The constructor creates exp_dir and stores the configs.
evaluate() calls decode() then score() for convenience.
Defaults delegate to stage functions in espnet3.systems.base.{train,inference,score}.

✅ What you typically override

Method / area	When you override it	Typical user responsibility
`create_dataset`	Custom corpus preparation or manifest generation	Call recipe-specific `create_dataset.py` logic
`train`	Extra steps before/after training	Tokenizer training, warmup, custom logging
`decode` / `score`	Custom decoding pipeline or metrics	Hook into custom inference / scoring scripts
`publish`	Packaging models for release	Upload to hubs, export ONNX, create tarballs

How stages are executed

run.py in each recipe instantiates a System and runs selected stages from DEFAULT_STAGES via espnet3.utils.stages.run_stages.
CLI flags choose stages (--stage train decode) and pass per-stage overrides parsed by parse_stage_unknown_args.
Each stage receives the System instance, so overrides can be forwarded to methods (e.g., create_dataset kwargs).

Extending for a task: example ASRSystem

espnet3.systems.asr.system.ASRSystem customises a few hooks:

create_dataset(func, kwargs): dynamically import and run a dataset creation function.
train(): calls BaseSystem.train().
train_tokenizer(dataset_dir): builds text and runs SentencePiece training.

You can subclass BaseSystem to add task-specific steps (e.g., TTS vocoder training).

When to override

create_dataset: add corpus-specific preparation or manifest generation.
train: insert pre-training steps (tokenizer, LM warmup, checkpoint restoration).
decode/score: swap in custom inference or metrics pipeline.
publish: package artifacts, upload to model zoo, or export ONNX.

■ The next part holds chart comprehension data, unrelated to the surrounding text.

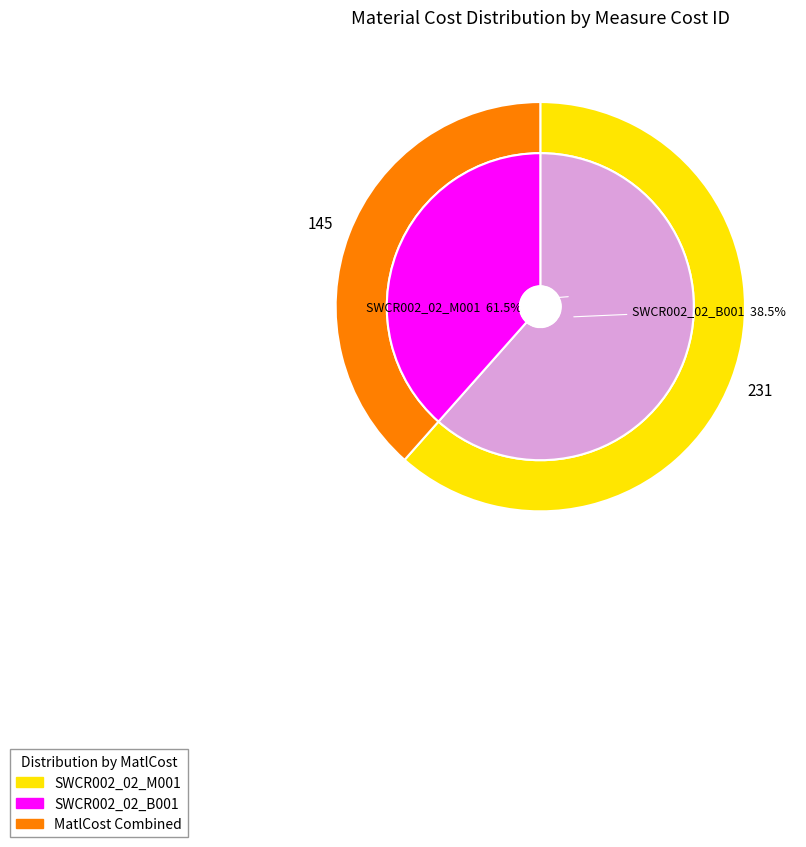

To the nearest percent, what is the difference between the SWCR002_02_B001 and SWCR002_02_M001 slice percentages?

23%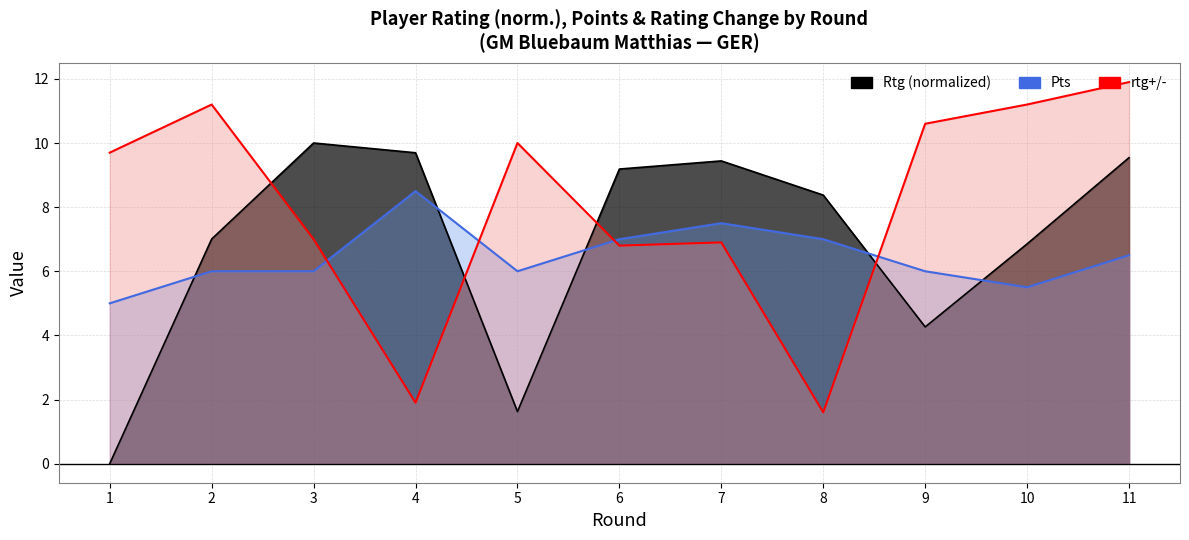

Does the chart have visible grid lines?

Yes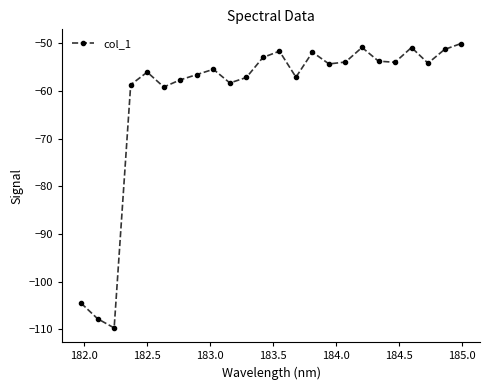

True or false: the data has more than 2 interior local peaks.

True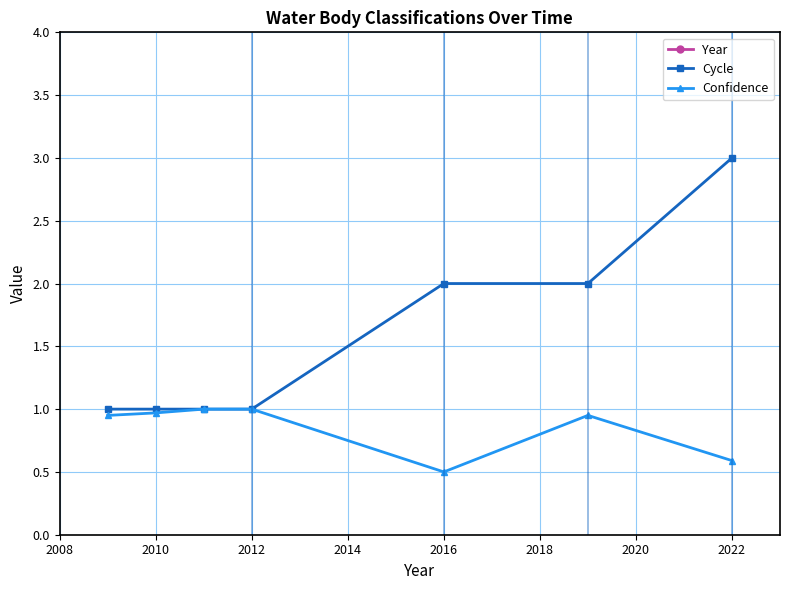

What is the value of the Confidence point at the 5th from the left?

0.5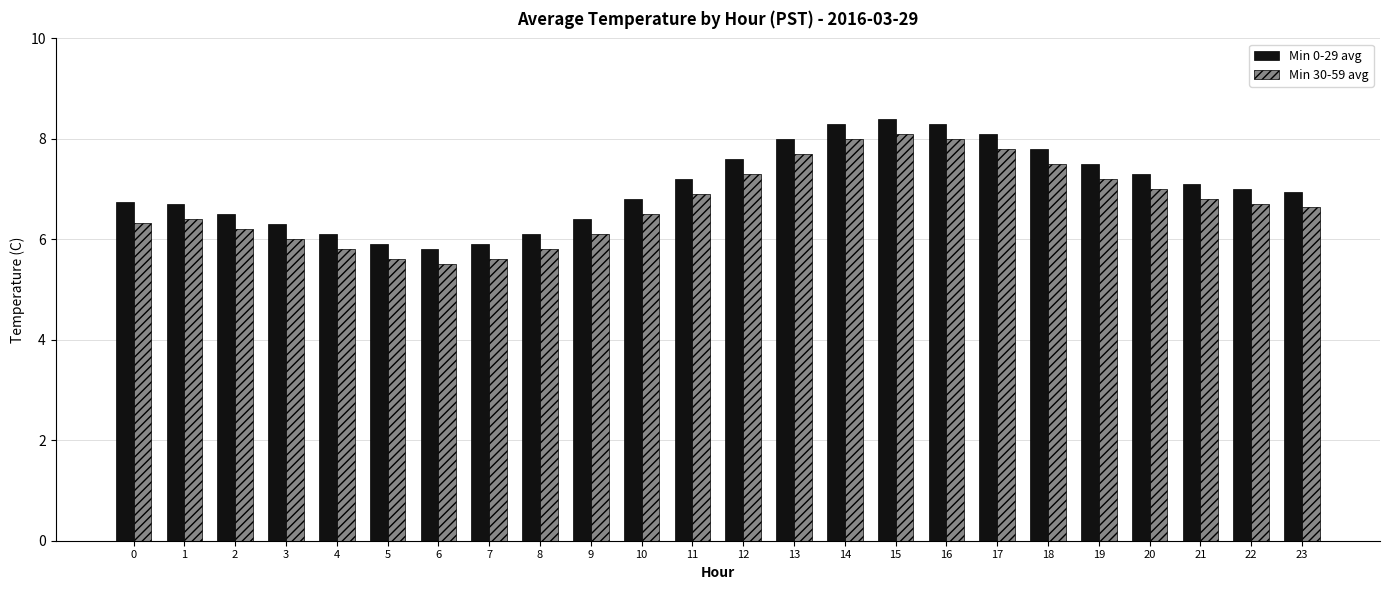

How many groups of bars are there?

24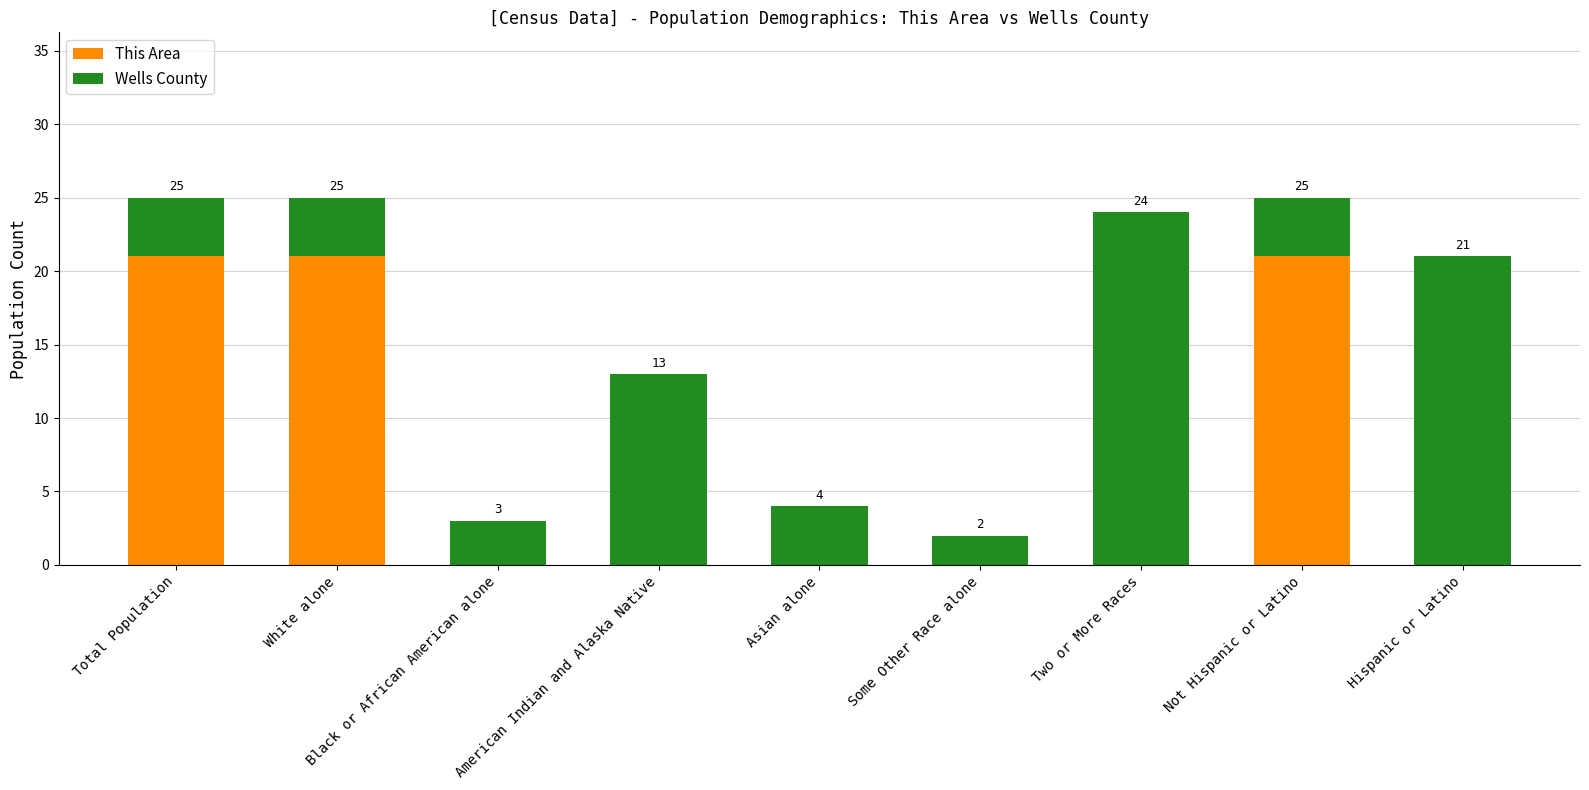

How many This Area values are between 0 and 21?

9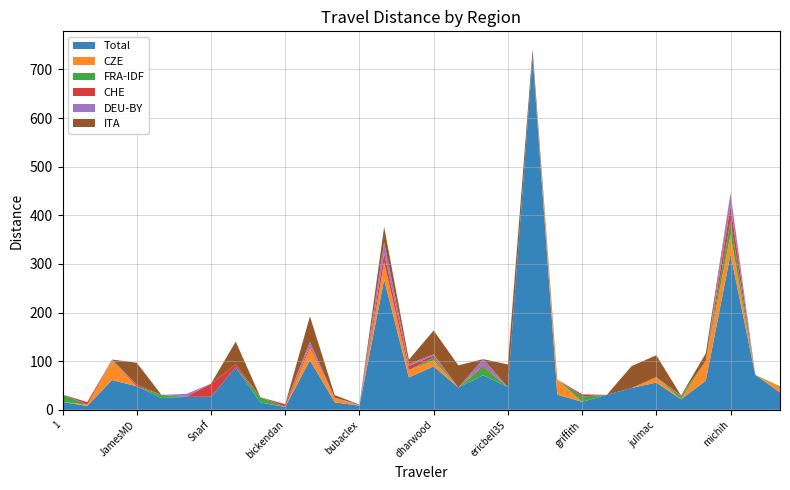

Reading right to left, transcribe all the data shown in this chart.

Total: niels=35.4	moabdave=72.1	michih=319.7	martin0102=59.9	lkefct=21.7	julmac=56.1	jerseyman4=44.9	jayhawkco=30.8	griffith=16.4	feliweigi=31.1	eucitizen=726.1	ericbell35=46.6	emmaf=71.0	dsaneus=45.7	dharwood=89.3	cougar1989=66.4	cinx=267.7	bubaclex=8.5	boris=15.5	bogdymol=102.0	bickendan=5.8	bhemphill=15.0	bartpetat=87.5	Snarf=26.8	Mihai=26.6	Mapamagician=24.1	JamesMD=48.4	ChrisZwolle=61.2	Aseluit=7.9	1=16.1
CZE: niels=11.4	moabdave=0.0	michih=40.5	martin0102=40.4	lkefct=0.0	julmac=11.1	jerseyman4=0.0	jayhawkco=0.0	griffith=0.0	feliweigi=31.1	eucitizen=0.6	ericbell35=0.0	emmaf=0.0	dsaneus=0.0	dharwood=12.2	cougar1989=15.3	cinx=36.0	bubaclex=0.0	boris=9.5	bogdymol=25.4	bickendan=0.7	bhemphill=0.0	bartpetat=0.0	Snarf=0.0	Mihai=0.0	Mapamagician=0.0	JamesMD=0.0	ChrisZwolle=38.8	Aseluit=2.6	1=0.0
FRA-IDF: niels=1.5	moabdave=0.0	michih=28.8	martin0102=0.0	lkefct=6.0	julmac=0.0	jerseyman4=0.0	jayhawkco=0.0	griffith=10.9	feliweigi=0.0	eucitizen=0.0	ericbell35=0.0	emmaf=17.3	dsaneus=0.0	dharwood=5.7	cougar1989=0.0	cinx=0.0	bubaclex=0.0	boris=0.0	bogdymol=0.0	bickendan=0.0	bhemphill=10.8	bartpetat=0.0	Snarf=0.0	Mihai=0.0	Mapamagician=6.7	JamesMD=0.0	ChrisZwolle=1.5	Aseluit=0.0	1=15.4
CHE: niels=0.0	moabdave=0.0	michih=30.0	martin0102=0.0	lkefct=1.7	julmac=0.0	jerseyman4=0.0	jayhawkco=0.0	griffith=4.4	feliweigi=0.0	eucitizen=0.0	ericbell35=0.0	emmaf=3.3	dsaneus=0.0	dharwood=4.4	cougar1989=8.4	cinx=18.5	bubaclex=0.0	boris=0.0	bogdymol=4.4	bickendan=5.1	bhemphill=0.0	bartpetat=6.1	Snarf=26.8	Mihai=0.0	Mapamagician=0.0	JamesMD=3.4	ChrisZwolle=0.5	Aseluit=5.3	1=0.0
DEU-BY: niels=0.0	moabdave=0.0	michih=25.6	martin0102=0.0	lkefct=0.0	julmac=0.0	jerseyman4=0.0	jayhawkco=0.0	griffith=0.0	feliweigi=0.0	eucitizen=0.0	ericbell35=0.0	emmaf=12.7	dsaneus=0.0	dharwood=2.4	cougar1989=4.0	cinx=22.5	bubaclex=2.4	boris=0.0	bogdymol=7.7	bickendan=0.0	bhemphill=0.0	bartpetat=0.0	Snarf=0.0	Mihai=5.9	Mapamagician=0.0	JamesMD=0.0	ChrisZwolle=1.4	Aseluit=0.0	1=0.0
ITA: niels=0.0	moabdave=0.0	michih=1.2	martin0102=15.8	lkefct=0.0	julmac=44.9	jerseyman4=44.9	jayhawkco=0.0	griffith=0.0	feliweigi=0.0	eucitizen=14.4	ericbell35=46.6	emmaf=0.0	dsaneus=45.7	dharwood=48.9	cougar1989=8.9	cinx=31.6	bubaclex=0.0	boris=5.3	bogdymol=52.8	bickendan=0.0	bhemphill=0.0	bartpetat=46.6	Snarf=0.0	Mihai=0.0	Mapamagician=0.0	JamesMD=44.9	ChrisZwolle=0.0	Aseluit=0.0	1=0.0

Keep overrides minimal; rely on the base helpers for standard behavior.

Config expectations

train_config.exp_dir is required; System will create it.
train_config is passed to training/collect_stats; eval_config is passed to decode/score. Keep train/eval configs separate to avoid accidental overrides.
Hydra configs can instantiate models, data modules, callbacks, and parallel settings; Systems only orchestrate stages.

Quick recipe usage

python run.py \
  --stage train decode score \
  --train_config conf/train.yaml \
  --eval_config conf/eval.yaml

This loads configs, builds the System, and runs the chosen stages in order, using ESPnet3’s Provider/Runner and Lightning plumbing under the hood.